2007 Fennell PB, Quante J, Wilson K, Boyle M, Strunk R, Ferkol T. Use of high-dose ibuprofen in a pediatric cystic fibrosis center. J Cyst Fibros 2007; 6:153-158. [PubMed] Despite its apparent benefits, high-dose ibuprofen has been infrequently prescribed for children with cystic fibrosis. Nearly half of the patients in this pediatric cystic fibrosis center who were prescribed with high-dose ibuprofen discontinued therapy due to adverse events, not because of poor adherence or patient choice. Neither use of high-dose ibuprofen nor its cessation resulted in a significant change in the rate of decline in pulmonary function or influenced hospitalization rates.

Further confirmation that ibuprofen has failed to make a significant contribution to CF care (also Konstan et al, 1995 above; Lands et al, 2007 above supporting the use of ibuprofen). It s benefits were modest, blood levels were required and the side effects relatively frequent.

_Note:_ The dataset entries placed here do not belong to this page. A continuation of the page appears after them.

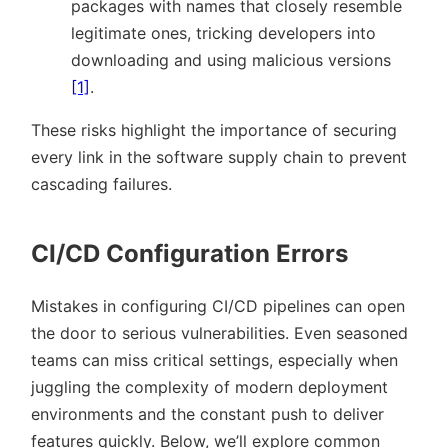
packages with names that closely resemble
legitimate ones, tricking developers into
downloading and using malicious versions
[1]
.
These risks highlight the importance of securing
every link in the software supply chain to prevent
cascading failures.
CI/CD Configuration Errors
Mistakes in configuring CI/CD pipelines can open
the door to serious vulnerabilities. Even seasoned
teams can miss critical settings, especially when
juggling the complexity of modern deployment
environments and the constant push to deliver
features quickly. Below, we’ll explore common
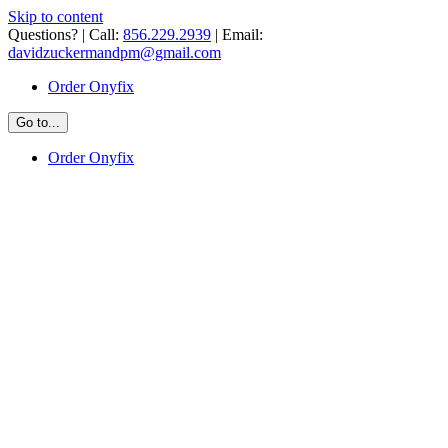
Skip to content
Questions? | Call:
856.229.2939
| Email:
davidzuckermandpm@gmail.com
Order Onyfix
Go to...
Order Onyfix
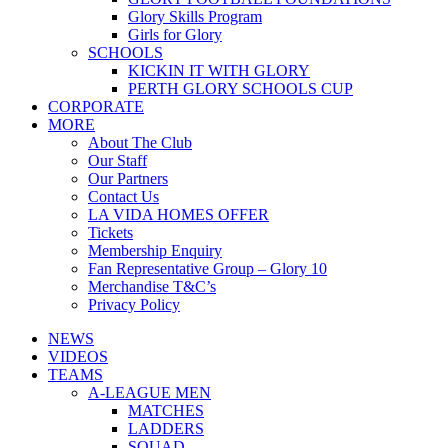
Glory Skills Program
Girls for Glory
SCHOOLS
KICKIN IT WITH GLORY
PERTH GLORY SCHOOLS CUP
CORPORATE
MORE
About The Club
Our Staff
Our Partners
Contact Us
LA VIDA HOMES OFFER
Tickets
Membership Enquiry
Fan Representative Group – Glory 10
Merchandise T&C’s
Privacy Policy
NEWS
VIDEOS
TEAMS
A-LEAGUE MEN
MATCHES
LADDERS
SQUAD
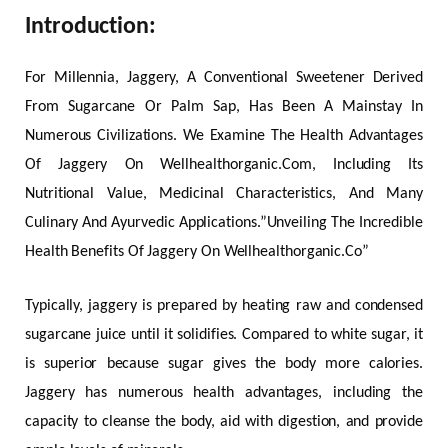
Introduction:
For Millennia, Jaggery, A Conventional Sweetener Derived
From Sugarcane Or Palm Sap, Has Been A Mainstay In
Numerous Civilizations. We Examine The Health Advantages
Of Jaggery On Wellhealthorganic.Com, Including Its
Nutritional Value, Medicinal Characteristics, And Many
Culinary And Ayurvedic Applications.”Unveiling The Incredible
Health Benefits Of Jaggery On Wellhealthorganic.Co”
Typically, jaggery is prepared by heating raw and condensed
sugarcane juice until it solidifies. Compared to white sugar, it
is superior because sugar gives the body more calories.
Jaggery has numerous health advantages, including the
capacity to cleanse the body, aid with digestion, and provide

2007 Lindstrom DR, Conley SF, Splaingard ML, Gershan WM. Ibuprofen therapy and nasal polyposis in cystic fibrosis patients. J Otolaryngol 2007; 36:309-314. [PubMed]
Twelve of 22 patients with CF were treated with high-dose ibuprofen therapy to benefit their pulmonary function. Twelve had nasal polyposis and all 12 patients had observed absence of nasal polyps at some point during their ibuprofen course; nasal polyps were present in five patients during ibuprofen therapy, and all resolved with increased ibuprofen doses. Polyps occurred in six of eight patients after ibuprofen therapy ceased. Five of the 12 patients required endoscopic sinus surgery for polyposis.

This is an interesting incidental finding that oral ibuprofen improves nasal polyposis. This could prove very helpful in patients with severe and recurring nasal polyposis which can be a very difficult problem.

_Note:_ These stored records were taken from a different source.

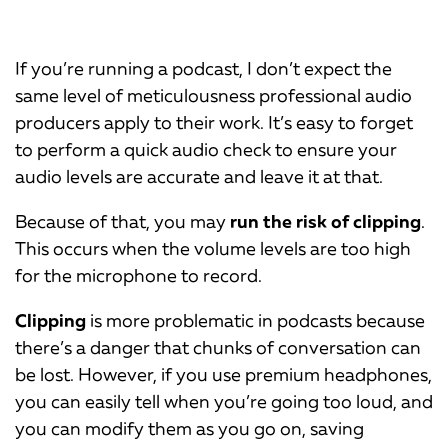
If you’re running a podcast, I don’t expect the
same level of meticulousness professional audio
producers apply to their work. It’s easy to forget
to perform a quick audio check to ensure your
audio levels are accurate and leave it at that.
Because of that, you may
run the risk of clipping
.
This occurs when the volume levels are too high
for the microphone to record.
Clipping
is more problematic in podcasts because
there’s a danger that chunks of conversation can
be lost. However, if you use premium headphones,
you can easily tell when you’re going too loud, and
you can modify them as you go on, saving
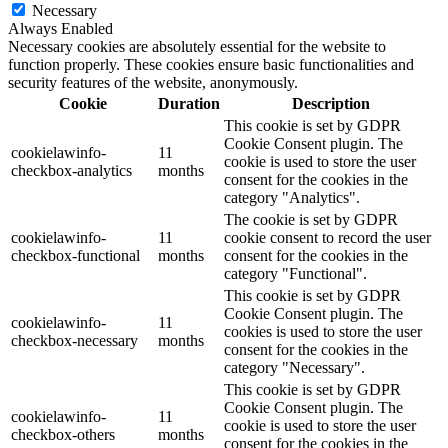
Necessary
Always Enabled
Necessary cookies are absolutely essential for the website to
function properly. These cookies ensure basic functionalities and
security features of the website, anonymously.
Cookie
Duration
Description
This cookie is set by GDPR
Cookie Consent plugin. The
cookielawinfo-
11
cookie is used to store the user
checkbox-analytics
months
consent for the cookies in the
category "Analytics".
The cookie is set by GDPR
cookielawinfo-
11
cookie consent to record the user
checkbox-functional
months
consent for the cookies in the
category "Functional".
This cookie is set by GDPR
Cookie Consent plugin. The
cookielawinfo-
11
cookies is used to store the user
checkbox-necessary
months
consent for the cookies in the
category "Necessary".
This cookie is set by GDPR
Cookie Consent plugin. The
cookielawinfo-
11
cookie is used to store the user
checkbox-others
months
consent for the cookies in the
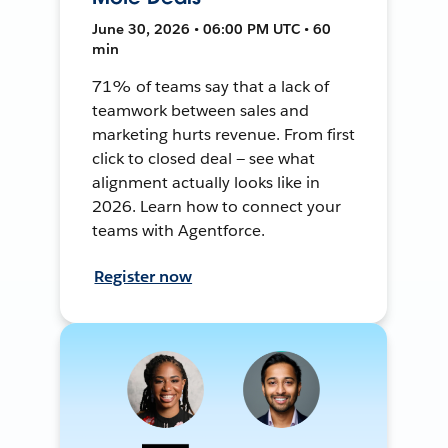
June 30, 2026 • 06:00 PM UTC • 60
min
71% of teams say that a lack of
teamwork between sales and
marketing hurts revenue. From first
click to closed deal — see what
alignment actually looks like in
2026. Learn how to connect your
teams with Agentforce.
Register now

2007 Konstan MW. Schluchter MD. Xue W. Davis PB. Clinical use of Ibuprofen is associated with slower FEV1 decline in children with cystic fibrosis. Am J Respir Crit Care 2007; 176:1084-1089. [PubMed] High-dose ibuprofen in a 4-year controlled trial slowed FEV(1) decline in young subjects with cystic fibrosis, but the effectiveness of ibuprofen has not been assessed in a large group of patients treated clinically with this therapy. This study assessed the effect of ibuprofen therapy on FEV(1) decline in children and adolescents with cystic fibrosis, using observational data from the Cystic Fibrosis Foundation Patient Registry. The rate of decline in FEV(1) percent predicted over 2-7 years among patients age 6-17 years with FEV(1) > 60% predicted, and who were treated with ibuprofen (1,365), was compared with patients of similar age and disease severity who were not treated with this therapy (8,960). Multilevel repeated-measures mixed-regression models were used to estimate rates of decline, adjusting for characteristics and therapies that influenced FEV(1) decline. Adverse effects were compared among those treated versus not treated with ibuprofen. FEV(1) declined less rapidly among patients treated with ibuprofen (difference, 0.60% predicted per year; 95% confidence interval, 0.31 to 0.89; P < 0.0001); a 29% reduction in slope based on an average decline of 2.08% predicted per year for patients not treated. Those treated with ibuprofen were more likely to have an episode of gastrointestinal bleeding requiring hospitalization, but the occurrence was rare in both groups (annual incidence, 0.37 vs. 0.14%; relative risk, 2.72; P < 0.001). CONCLUSIONS: Slower rates of FEV(1) decline are seen in children and adolescents with cystic fibrosis who are treated with ibuprofen. The apparent benefits of ibuprofen therapy outweigh the small risk of gastrointestinal bleeding.

This study from the CF Foundation Registry data confirms the slower decline of FEV1 in children treated with ibuprofen. However, despite a number of publications subsequent to Michael Konstan's original 1995 study the treatment never became popular.